Francesca Armosino (*1848 Perosini di Antignano +1923 Caprera) discendeva da una nobile famiglia armena emigrata in Italia per sfuggire alle persecuzioni dei turchi contro i cristiani. Si trasferì a Caprera nel 1865 per diventare la balia di Teresita, primogenita di Garibaldi. Nonostante la differenza di età (58 lui e 17 lei) ebbero tre figli: Clelia, Rosa e Manlio tutti nati a Caprera prima del loro matrimonio avvenuto nello stesso anno 1880. Francesca fu sepolta accanto al marito e ai figli Rosa e Manlio. Antonella Armosino (*1960) discendente dai parenti di Francesca é creatrice di originali presepi natalizi.

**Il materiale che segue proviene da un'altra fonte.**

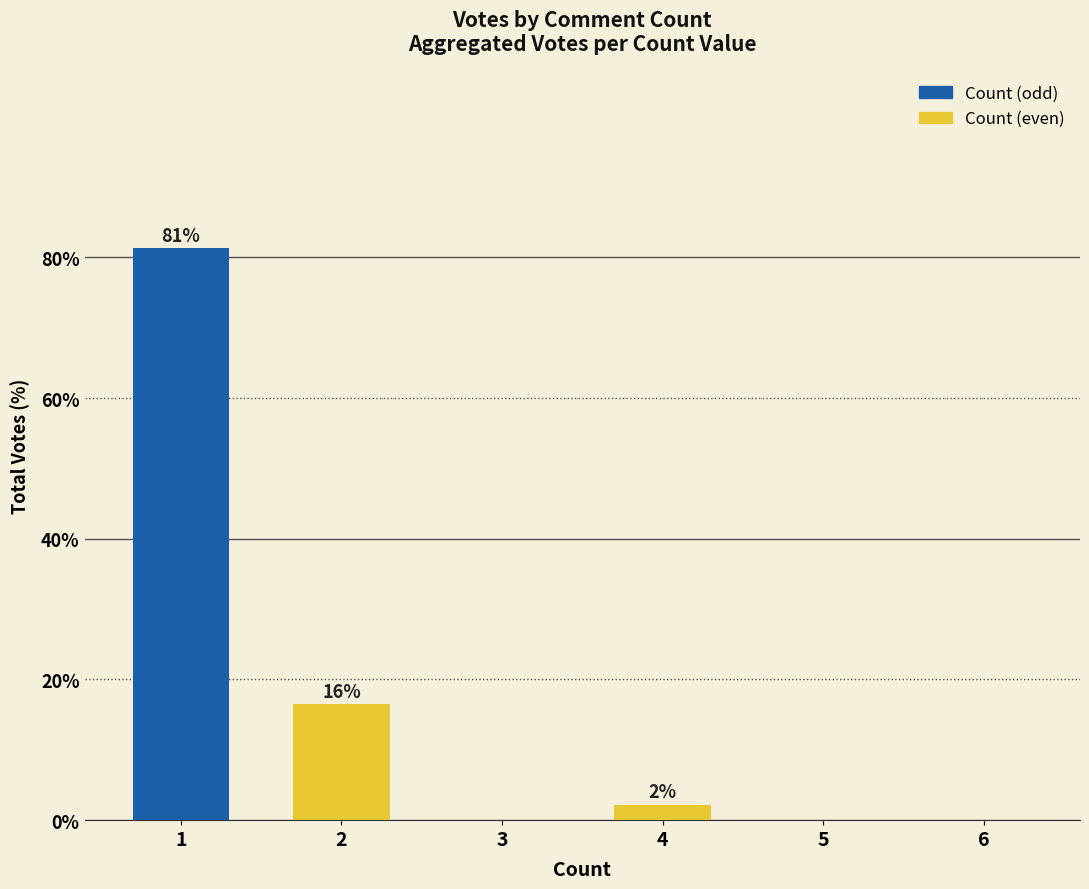

Reading left to right, extract all data points from this chart.

1=81.3	2=16.5	3=0.0	4=2.2	5=0.0	6=0.0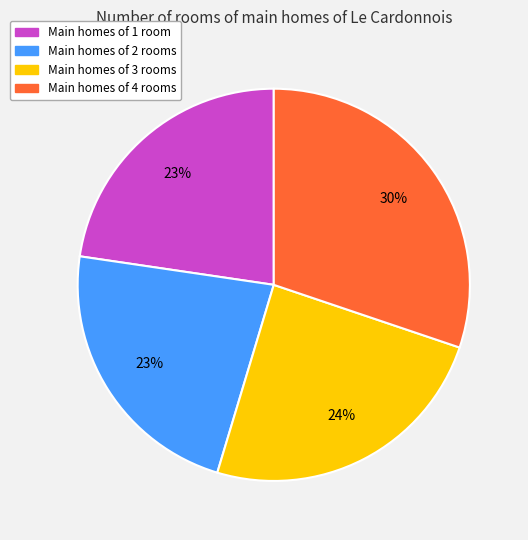

How many segments does this pie chart have?

4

Utilizza fiammiferi, iuta, cera d’api e bottiglie di vetro ricoperte di creta. Unica rappresentante del Piemonte ad esporre il presepio in Vaticano per il S.S. Natale 2019, espone costantemente dal 2010 nella basilica Maria Ausiliatrice di Torino, santuario voluto da Don Bosco. Per il S.S. Natale 2021, su richiesta dell’antropologo astigiano Piercarlo Grimaldi, ha presentato a Cocconato il nuovo lavoro sul 4° re magio, ispirato dalle ricerche del drammaturgo astigiano Luciano Nattino. Il prozio paterno di Antonella fu chiamato Manlio, figlioccio della antenata Francesca, la quale trovò occupazione ai propri familiari come giardinieri e nelle scuderie di Caprera. Un componente monferrino dei mille garibaldini fu Giuseppe Moscheni (1836-1904) antenato dei proprietari della tenuta Gambarello di Mombello.